The L.H.S. can be simplified to

$$L.H.S. = (a \bigtriangleup (c, d), bd) = (c \oplus (ad), bd).$$

Similarly, the R.H.S. can be rewritten as

$$R.H.S. = (c \triangle (a, b), bd) = (a \oplus (cb), bd).$$

The two first terms of L.H.S. and R.H.S. are obviously not equivalent.  $\hfill \Box$ 

With the aid of the defined operators and the two important properties, the algorithm level representations for the algorithms can be obtained. For CSMA or CCA, the carry signal generation can be written as:

$$c_i = c_0 \otimes (r_1, g_1) \otimes \cdots \otimes (r_{i-1}, g_{i-1}) \otimes (r_i, g_i).$$
(9)

Similarly, for CLA or ELMA, the carry signal generation can be rewritten as:

$$c_i = c_0 \bigtriangledown (g_1, p_1) \bigtriangledown \cdots \bigtriangledown (g_{i-1}, p_{i-1}) \bigtriangledown (g_i, p_i).$$
(10)

Equations (9) and (10) illustrate that any structure used to generate carry signal for CSMA or CCA can also be used to generate carry signals for CLA or ELMA and vice versa.

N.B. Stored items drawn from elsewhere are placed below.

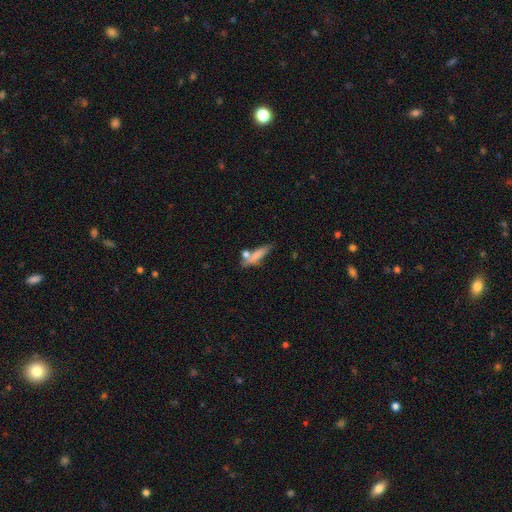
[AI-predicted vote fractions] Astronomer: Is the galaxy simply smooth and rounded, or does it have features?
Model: smooth — 71%.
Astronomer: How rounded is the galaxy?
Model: cigar-shaped — 69%.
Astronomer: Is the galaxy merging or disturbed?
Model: none — 51%.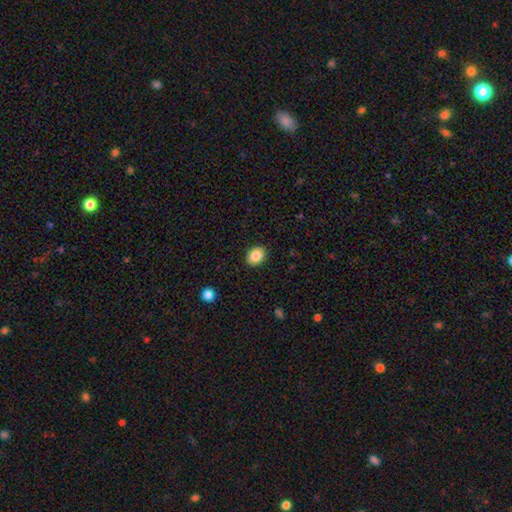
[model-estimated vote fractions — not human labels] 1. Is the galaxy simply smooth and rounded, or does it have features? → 86% smooth, 8% star or artifact, 5% featured or disk.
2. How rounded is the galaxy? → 73% in between, 26% round, 1% cigar-shaped.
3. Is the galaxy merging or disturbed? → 90% none, 7% minor disturbance, 2% major disturbance, 1% merger.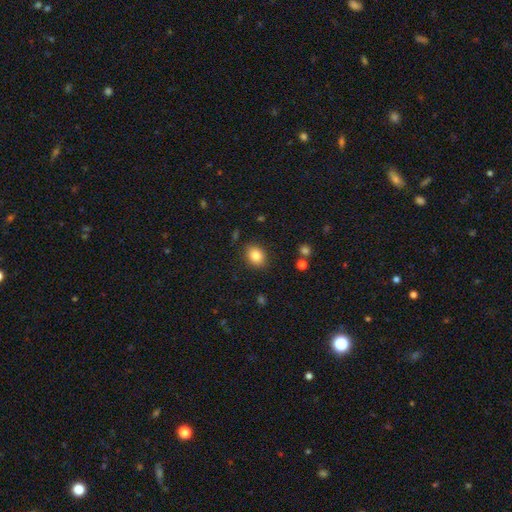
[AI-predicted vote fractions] The model was most divided on "how rounded": round: 53%, in between: 46%, cigar-shaped: 1%. More confident: merging — none (86%); smooth or featured — smooth (84%).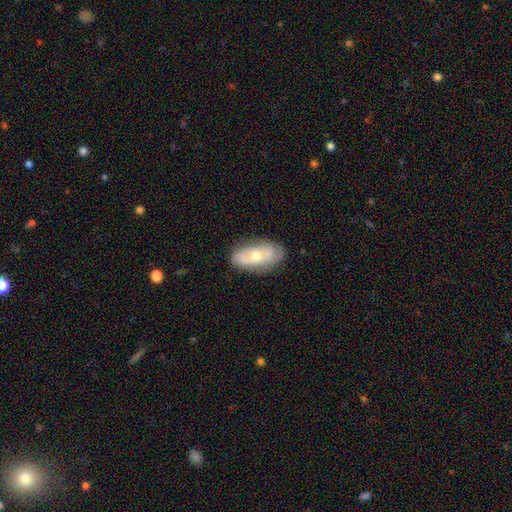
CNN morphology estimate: A featured or disk galaxy (59%) with no bar (77%), spiral arms (66%) and a moderate central bulge (66%).

Vote fractions:
- Smooth or featured? featured or disk: 59% / smooth: 34% / star or artifact: 7%
- Edge-on disk? no: 90% / yes: 10%
- Bar? no: 77% / weak: 18% / strong: 5%
- Spiral arms? yes: 66% / no: 34%
- Bulge size? moderate: 66% / small: 29% / large: 3% / none: 1% / dominant: 1%
- Merging? none: 72% / minor disturbance: 21% / major disturbance: 6% / merger: 1%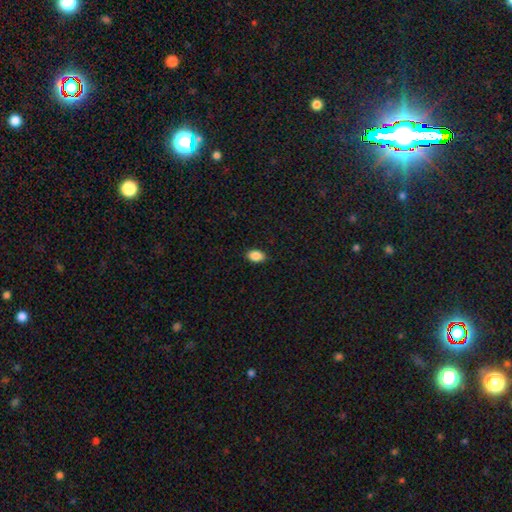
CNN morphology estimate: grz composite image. It shows a smooth galaxy with no disk features (88%) that is in between round and cigar-shaped (89%). Merging: none (88%).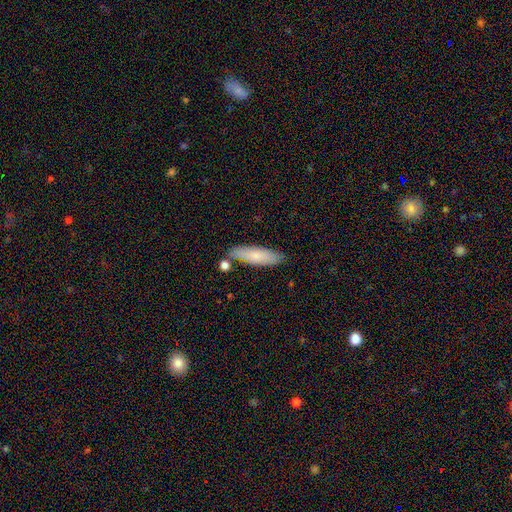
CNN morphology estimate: Smooth or featured? Predicted: smooth (p=0.76). How rounded? Predicted: cigar-shaped (p=0.58). Merging? Predicted: none (p=0.78).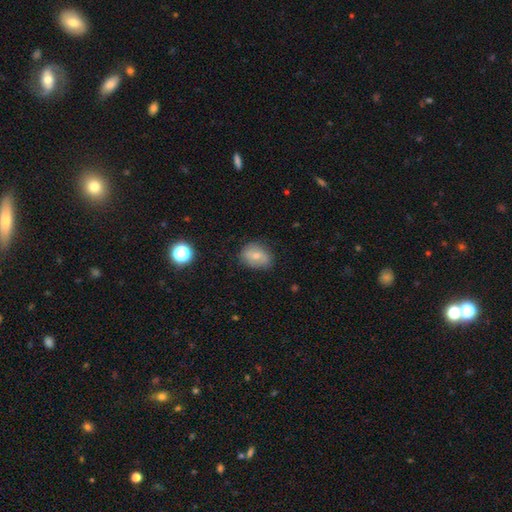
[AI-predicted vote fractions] The model was most divided on "how rounded": in between: 63%, round: 35%, cigar-shaped: 1%. More confident: merging — none (74%); smooth or featured — smooth (63%).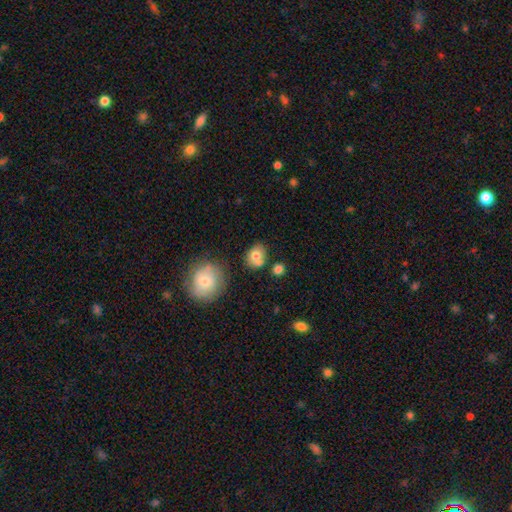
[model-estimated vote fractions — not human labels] Smooth or featured?
  - smooth: 76% *
  - featured or disk: 14%
  - star or artifact: 10%
How rounded?
  - round: 56% *
  - in between: 43%
  - cigar-shaped: 1%
Merging?
  - none: 58% *
  - minor disturbance: 18%
  - merger: 18%
  - major disturbance: 6%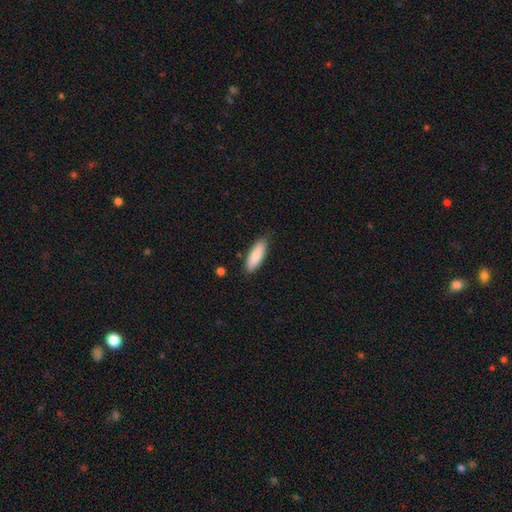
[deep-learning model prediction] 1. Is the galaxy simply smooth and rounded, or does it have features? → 86% smooth, 8% featured or disk, 6% star or artifact.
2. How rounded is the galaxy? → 54% in between, 45% cigar-shaped, 1% round.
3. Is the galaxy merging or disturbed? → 85% none, 11% minor disturbance, 2% major disturbance, 1% merger.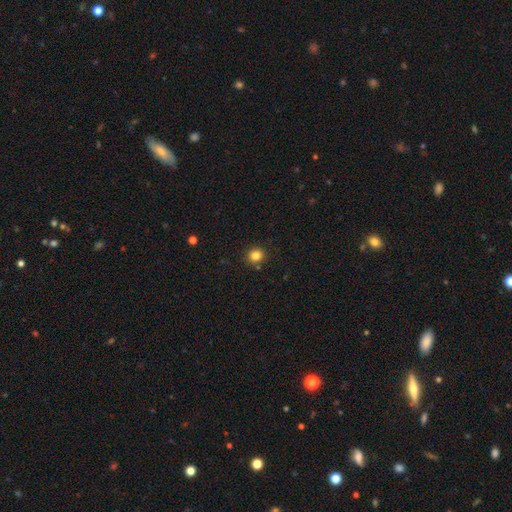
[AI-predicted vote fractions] Morphology: type=smooth (84%); roundness=round (87%); merging=none (86%).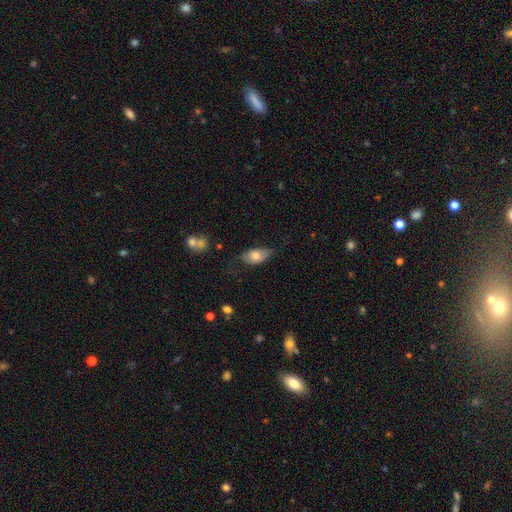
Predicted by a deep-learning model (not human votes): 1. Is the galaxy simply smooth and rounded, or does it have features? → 70% smooth, 23% featured or disk, 7% star or artifact.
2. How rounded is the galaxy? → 90% in between, 7% round, 3% cigar-shaped.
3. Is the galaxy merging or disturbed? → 57% none, 31% minor disturbance, 10% major disturbance, 2% merger.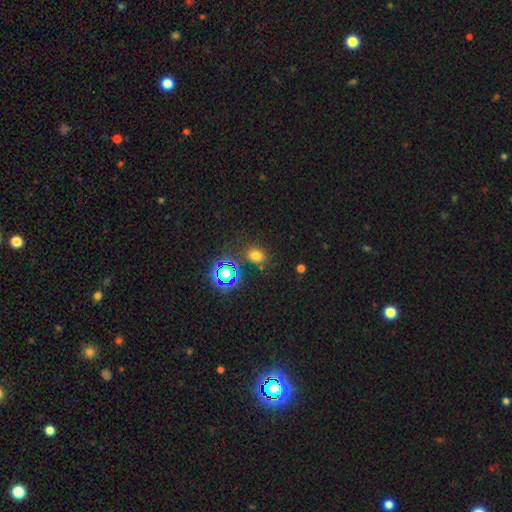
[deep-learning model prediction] Overall: smooth (66%; star or artifact 27%). How rounded: round (52%; in between 46%). Merging: none (80%).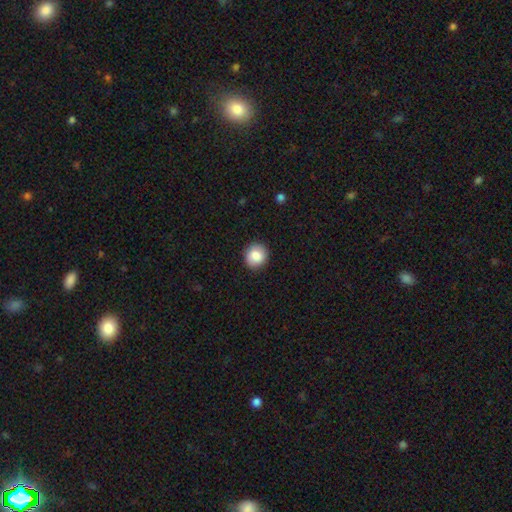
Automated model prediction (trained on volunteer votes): Morphology: type=smooth (85%); roundness=round (86%); merging=none (90%).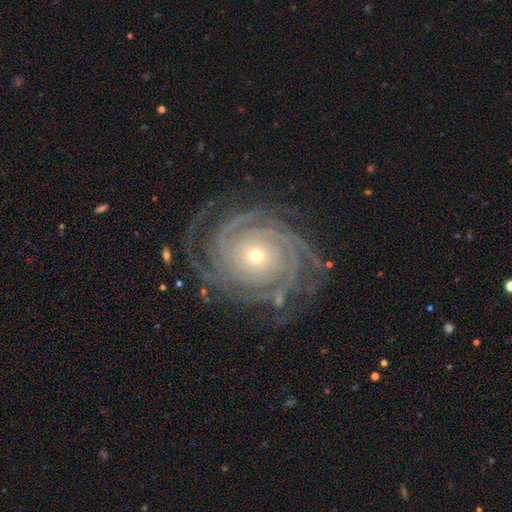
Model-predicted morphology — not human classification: Overall: featured or disk (92%). Edge-on disk: no (97%). Bar: no (77%). Spiral arms: yes (99%). Spiral arm count: 4 (28%; more than 4 25%). Spiral winding: tight (85%). Bulge size: small (62%; moderate 35%). Merging: none (80%).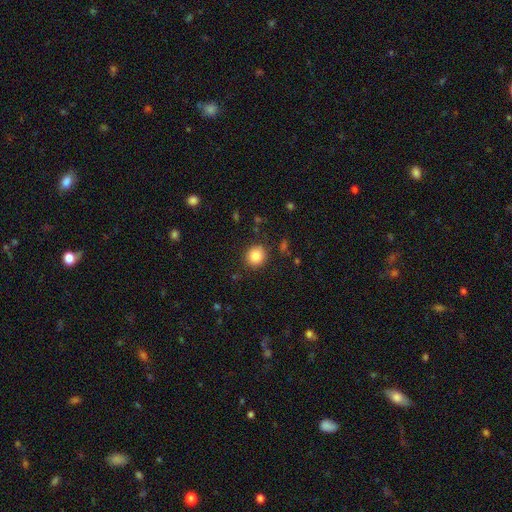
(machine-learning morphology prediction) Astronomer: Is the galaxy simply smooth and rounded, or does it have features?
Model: smooth — 84%.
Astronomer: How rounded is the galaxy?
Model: round — 84%.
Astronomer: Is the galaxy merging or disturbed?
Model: none — 88%.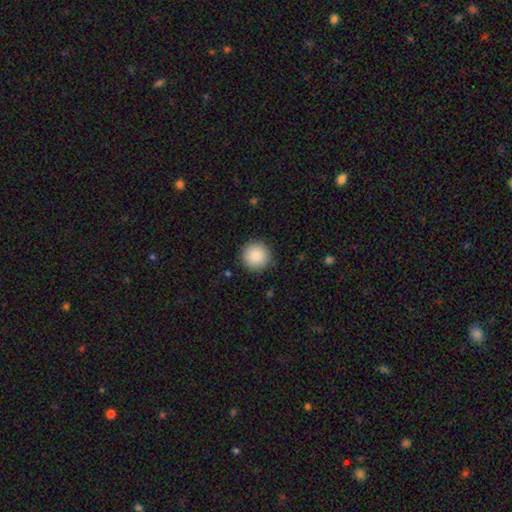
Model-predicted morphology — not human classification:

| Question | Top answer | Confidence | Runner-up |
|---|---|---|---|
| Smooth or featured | smooth | 88% | star or artifact (8%) |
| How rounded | round | 96% | in between (3%) |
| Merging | none | 91% | minor disturbance (6%) |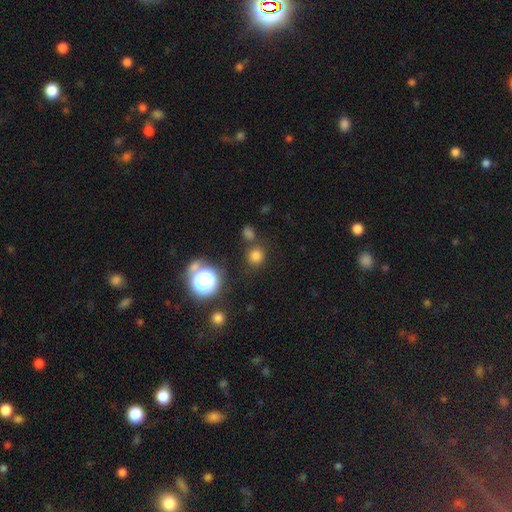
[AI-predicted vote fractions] Q: Smooth or featured?
A: smooth (74%); runner-up: star or artifact (21%)
Q: How rounded?
A: round (91%); runner-up: in between (8%)
Q: Merging?
A: none (78%); runner-up: merger (10%)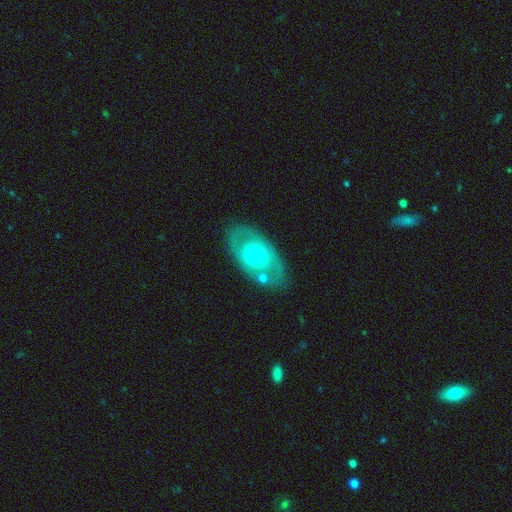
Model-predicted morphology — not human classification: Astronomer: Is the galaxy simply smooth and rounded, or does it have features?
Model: featured or disk — 65%.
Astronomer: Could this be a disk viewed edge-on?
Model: no — 92%.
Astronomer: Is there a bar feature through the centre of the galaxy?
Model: no — 78%.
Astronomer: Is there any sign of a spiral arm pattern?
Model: no — 61% (runner-up: yes, 39%).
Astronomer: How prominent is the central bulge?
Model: moderate — 51% (runner-up: small, 43%).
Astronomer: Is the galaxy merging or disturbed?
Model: none — 72%.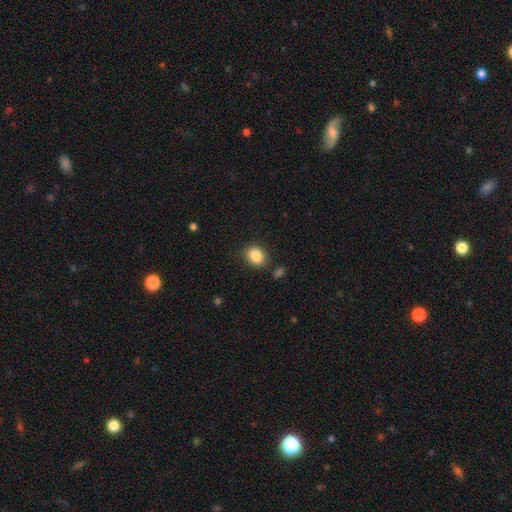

Now, we consider the generation of sum signals. For CCA, the equation can be obtained by using (1) and (9).

$$s_i = p_i \oplus [c_0 \otimes (r_1, g_1) \otimes \cdots \otimes (r_{i-2}, g_{i-2}) \otimes (r_{i-1}, g_{i-1})].$$
 (11)

Alternatively, this equation can be rewritten as (12) for the CSMA structure.

$$s_i = c_0 \otimes (r_1, g_1) \otimes \cdots \otimes (r_{i-2}, g_{i-2}) \otimes [(p_i \oplus r_{i-1}, p_i \oplus g_{i-1})].$$
(12)

Similarly, the equation for CLA can be written as:

$$s_{i} = p_{i} \oplus [c_{0} \bigtriangledown (g_{1}, p_{1}) \bigtriangledown \cdots \bigtriangledown (g_{i-2}, p_{i-2}) \bigtriangledown (g_{i-1}, p_{i-1})].$$
(13)

To obtain the equation for ELMA, we have to use the following equation found in [5]:

$$c_i = g_i + p_i \cdot c_{i-1} = g_i \oplus (p_i \cdot c_{i-1}) = c_{i-1} \bigtriangleup (g_i, p_i).$$
(14)

Note that (14) holds only if the " $g_i$ " and " $p_i$ " are defined as  $a_i \cdot b_i$  and  $a_i \oplus b_i$ , respectively. With the aid of (14), (13) can be rewritten as

$$s_i = [c_0 \bigtriangledown (g_1, p_1) \bigtriangledown \cdots \bigtriangledown (g_{i-2}, p_{i-2})] \bigtriangleup ((p_i \oplus g_{i-1}), p_{i-1}).$$
(15)

This is the equation for ELMA. To remove or to change the position of the square brackets in (15), the following rule has to be applied.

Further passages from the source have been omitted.